NIECE OF JAWAHAR LAL NEHRU AND COUSIN OF INDIRA GANDHI – MRS JANAKI KUMARI ZUTSHKI, LIVED AND DIED IN LAHORE IN 1997.
My uncle used to speak of the Zutshki sisters, and their glamorous stay in Lahore, as well as attachment to artist M.A. Rahman Chughtai. But I had no pictorial image of them. Then I came across a scrap book of an Air Commodore, who used to be a student of Government College, Lahore, and in 2015, I wrote two blogs on them. Obviously, knowledge of past is revealed by chance or through memories of old citizens. I will give a link to the first blog at the end of this blog itself. But here we traverse new material.
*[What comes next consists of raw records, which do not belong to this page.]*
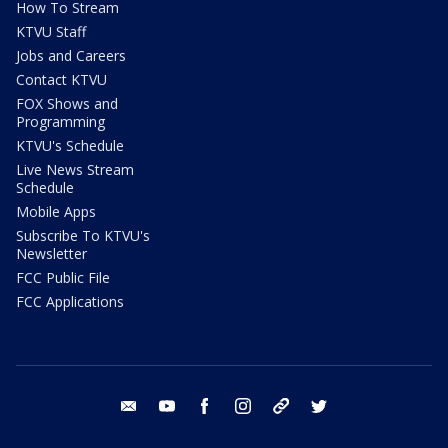
How To Stream
KTVU Staff
Jobs and Careers
Contact KTVU
FOX Shows and
Programming
KTVU's Schedule
Live News Stream
Schedule
Mobile Apps
Subscribe To KTVU's
Newsletter
FCC Public File
FCC Applications
email
youtube
facebook
instagram
tik tok
twitter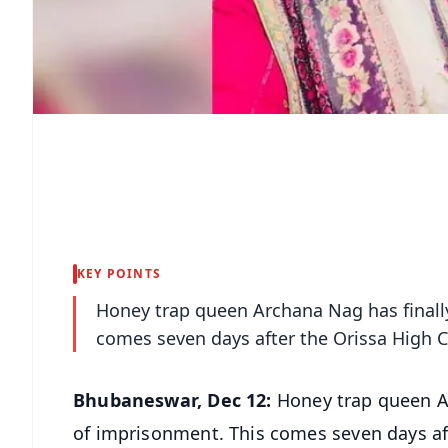
KEY POINTS
Honey trap queen Archana Nag has finally
comes seven days after the Orissa High C
Bhubaneswar, Dec 12:
Honey trap queen Arc
of imprisonment. This comes seven days aft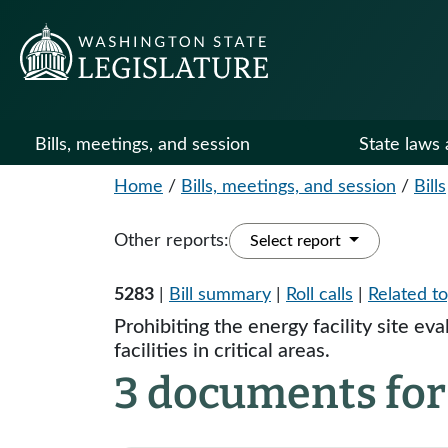
Bills, meetings, and session
State laws 
Home
/
Bills, meetings, and session
/
Bills
Other reports:
Select report
5283
|
Bill summary
|
Roll calls
|
Related to
Prohibiting the energy facility site ev
facilities in critical areas.
3 documents for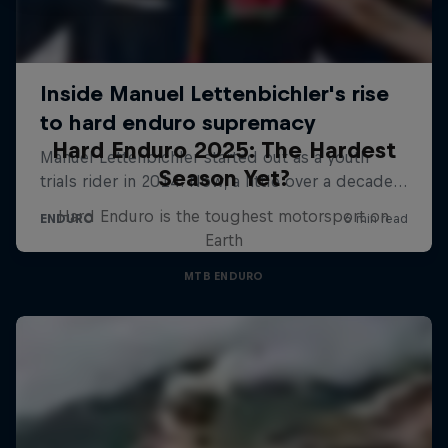
Hard Enduro 2025: The Hardest
Season Yet?
Hard Enduro is the toughest motorsport on
Earth
MTB ENDURO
Goulding road in Lahore, is a small road, looking like a lane itself. It is probably named after Colonel H.R. Goulding, who wrote a book on Lahore itself. At one end is the religious center of the Bhai faith, of which few hundred Bhais actually live in Lahore even today. Of Iranian origin, they worship their prophet Bahaullah of Persia. People used to visit our museum from Goulding road itself, and some of them, even gave me a booklet of the Bhai faith, as I recall today. The house of ICS officer, Dr Jalil Asghar was in this lane, and he fell in love with Janaki Kumari and she fell in love with him. The other Zutshki sisters left Lahore long ago, and got married in India. However, Janaki Kumari married a Muslim boy and moved to Pakistan in 1952. Some say it was a happy married life based on love, others say there was friction between the two people. Families of both were unhappy with the choices made by their children. But Jalil Asghar left his property in the name of his wife, as they had no children. After the death of Jalil Asghar, the lady was in financial trouble and had to sell her house. But she was allowed to retain two rooms in the house without any charges. Last reports tell us that there were two old ladies in those rooms, Janaki and her trusted maid. It is also reported that the iconic banker Agha Hassan Abidi supported the lady financially. Not much is known, but there are at least two interviews of the lady published in press. One in the 1980s in Urdu newspaper, Pakistan. In the other, she herself recalls:
In an interview a few months before her death, a bed ridden Janaki recalled: “My grandmother and Moti Lal Nehru were siblings. Indira was my cousin. I lost touch with her after my marriage. Her behaviour was different then the rest of the family. She genuinely welcomed me and was extremely happy to see me when I went to attend her son’s wedding.”
The lady was involved in a lot of social work, and her services were recognized by those in power. President Ayub Khan decorated her with an award of Sitara-e- Khidmat. Today leaders do not have even time to listen to the laments of the past, when they cannot handle laments of today.